Data supplied Block Start

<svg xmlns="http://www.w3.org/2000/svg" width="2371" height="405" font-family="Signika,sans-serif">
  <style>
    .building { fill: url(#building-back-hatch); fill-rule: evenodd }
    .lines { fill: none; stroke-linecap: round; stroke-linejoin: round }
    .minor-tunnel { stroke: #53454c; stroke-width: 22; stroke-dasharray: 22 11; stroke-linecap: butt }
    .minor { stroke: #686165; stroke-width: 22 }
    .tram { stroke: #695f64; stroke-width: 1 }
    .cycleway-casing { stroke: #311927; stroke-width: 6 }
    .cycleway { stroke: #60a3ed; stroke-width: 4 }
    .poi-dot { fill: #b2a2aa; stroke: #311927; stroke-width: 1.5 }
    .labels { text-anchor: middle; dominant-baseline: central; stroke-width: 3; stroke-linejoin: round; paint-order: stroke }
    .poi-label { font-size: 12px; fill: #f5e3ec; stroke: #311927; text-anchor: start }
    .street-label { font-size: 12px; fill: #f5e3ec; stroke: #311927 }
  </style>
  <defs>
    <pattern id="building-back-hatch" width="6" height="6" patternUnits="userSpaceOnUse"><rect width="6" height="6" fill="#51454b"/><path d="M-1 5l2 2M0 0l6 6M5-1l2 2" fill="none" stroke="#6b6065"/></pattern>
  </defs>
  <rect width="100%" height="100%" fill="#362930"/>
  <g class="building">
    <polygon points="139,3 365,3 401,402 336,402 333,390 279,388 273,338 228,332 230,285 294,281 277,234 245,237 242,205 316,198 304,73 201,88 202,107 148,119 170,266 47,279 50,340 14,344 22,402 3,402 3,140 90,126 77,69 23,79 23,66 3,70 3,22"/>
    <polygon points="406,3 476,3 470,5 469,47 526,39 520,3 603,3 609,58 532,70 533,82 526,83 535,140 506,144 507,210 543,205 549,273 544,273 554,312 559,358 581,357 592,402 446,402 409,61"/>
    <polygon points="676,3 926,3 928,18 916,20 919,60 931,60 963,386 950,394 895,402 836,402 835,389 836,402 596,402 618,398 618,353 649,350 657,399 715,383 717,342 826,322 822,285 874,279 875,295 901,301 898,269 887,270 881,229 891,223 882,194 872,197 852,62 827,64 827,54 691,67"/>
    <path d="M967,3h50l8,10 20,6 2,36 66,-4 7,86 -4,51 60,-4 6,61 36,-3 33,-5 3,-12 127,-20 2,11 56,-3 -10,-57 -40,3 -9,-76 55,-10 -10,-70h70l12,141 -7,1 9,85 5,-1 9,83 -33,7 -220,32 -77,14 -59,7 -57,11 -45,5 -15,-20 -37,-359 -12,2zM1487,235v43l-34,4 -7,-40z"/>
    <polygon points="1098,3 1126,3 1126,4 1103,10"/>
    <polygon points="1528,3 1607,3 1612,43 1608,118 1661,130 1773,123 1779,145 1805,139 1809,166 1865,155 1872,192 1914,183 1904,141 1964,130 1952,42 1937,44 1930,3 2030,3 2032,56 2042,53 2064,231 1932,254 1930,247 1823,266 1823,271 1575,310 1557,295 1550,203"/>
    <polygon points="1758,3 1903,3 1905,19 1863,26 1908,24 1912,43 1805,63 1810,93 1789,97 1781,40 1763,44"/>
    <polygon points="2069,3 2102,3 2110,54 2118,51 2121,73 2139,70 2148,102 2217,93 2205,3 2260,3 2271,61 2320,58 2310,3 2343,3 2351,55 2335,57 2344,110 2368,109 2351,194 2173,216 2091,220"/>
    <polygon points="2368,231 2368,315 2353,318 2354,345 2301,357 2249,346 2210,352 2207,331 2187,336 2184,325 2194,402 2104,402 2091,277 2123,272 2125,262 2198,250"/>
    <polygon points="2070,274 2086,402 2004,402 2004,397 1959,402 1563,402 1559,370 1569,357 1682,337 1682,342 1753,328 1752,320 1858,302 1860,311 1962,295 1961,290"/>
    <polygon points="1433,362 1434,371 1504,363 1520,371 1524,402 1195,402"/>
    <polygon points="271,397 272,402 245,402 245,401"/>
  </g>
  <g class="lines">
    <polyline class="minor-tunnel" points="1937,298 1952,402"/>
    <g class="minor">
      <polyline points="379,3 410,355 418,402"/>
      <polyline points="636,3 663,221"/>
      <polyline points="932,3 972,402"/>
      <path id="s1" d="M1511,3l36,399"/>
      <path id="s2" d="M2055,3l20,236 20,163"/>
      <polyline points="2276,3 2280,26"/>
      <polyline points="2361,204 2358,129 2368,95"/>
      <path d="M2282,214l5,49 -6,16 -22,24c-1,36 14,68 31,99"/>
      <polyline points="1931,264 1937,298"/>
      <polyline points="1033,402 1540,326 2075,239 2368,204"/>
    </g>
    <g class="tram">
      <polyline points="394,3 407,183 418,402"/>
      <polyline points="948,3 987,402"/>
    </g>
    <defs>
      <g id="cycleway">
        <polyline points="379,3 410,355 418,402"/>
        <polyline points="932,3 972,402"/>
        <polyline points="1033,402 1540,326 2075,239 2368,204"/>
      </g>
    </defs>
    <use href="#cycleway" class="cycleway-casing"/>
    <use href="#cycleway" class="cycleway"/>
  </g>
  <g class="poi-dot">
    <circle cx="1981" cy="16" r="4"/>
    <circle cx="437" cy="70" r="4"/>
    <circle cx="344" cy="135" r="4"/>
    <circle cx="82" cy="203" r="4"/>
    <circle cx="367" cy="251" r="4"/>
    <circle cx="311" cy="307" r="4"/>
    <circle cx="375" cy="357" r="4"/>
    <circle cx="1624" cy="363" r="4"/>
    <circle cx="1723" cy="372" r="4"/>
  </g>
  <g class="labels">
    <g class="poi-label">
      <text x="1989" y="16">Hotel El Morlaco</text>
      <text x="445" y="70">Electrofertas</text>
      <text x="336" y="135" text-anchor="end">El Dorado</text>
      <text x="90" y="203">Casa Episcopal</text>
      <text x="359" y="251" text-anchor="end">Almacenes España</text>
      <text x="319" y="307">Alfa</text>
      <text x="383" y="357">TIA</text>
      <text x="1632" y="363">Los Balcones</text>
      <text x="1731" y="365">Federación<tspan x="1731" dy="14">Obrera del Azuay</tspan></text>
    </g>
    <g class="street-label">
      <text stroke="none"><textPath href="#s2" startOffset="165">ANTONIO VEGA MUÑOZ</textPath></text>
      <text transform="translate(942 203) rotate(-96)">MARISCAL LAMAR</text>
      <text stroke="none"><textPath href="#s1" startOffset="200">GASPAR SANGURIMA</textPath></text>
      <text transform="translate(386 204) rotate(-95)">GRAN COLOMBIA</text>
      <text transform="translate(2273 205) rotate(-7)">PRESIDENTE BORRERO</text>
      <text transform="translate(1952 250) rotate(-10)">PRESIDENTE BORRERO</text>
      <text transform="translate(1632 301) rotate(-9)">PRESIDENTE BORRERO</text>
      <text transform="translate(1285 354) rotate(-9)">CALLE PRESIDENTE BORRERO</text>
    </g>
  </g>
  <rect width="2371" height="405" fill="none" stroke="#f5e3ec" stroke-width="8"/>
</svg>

Data supplied Block End

For this exercise, return every line from the data that holds the string "lines".

Answer space.
    .lines { fill: none; stroke-linecap: round; stroke-linejoin: round }
  <g class="lines">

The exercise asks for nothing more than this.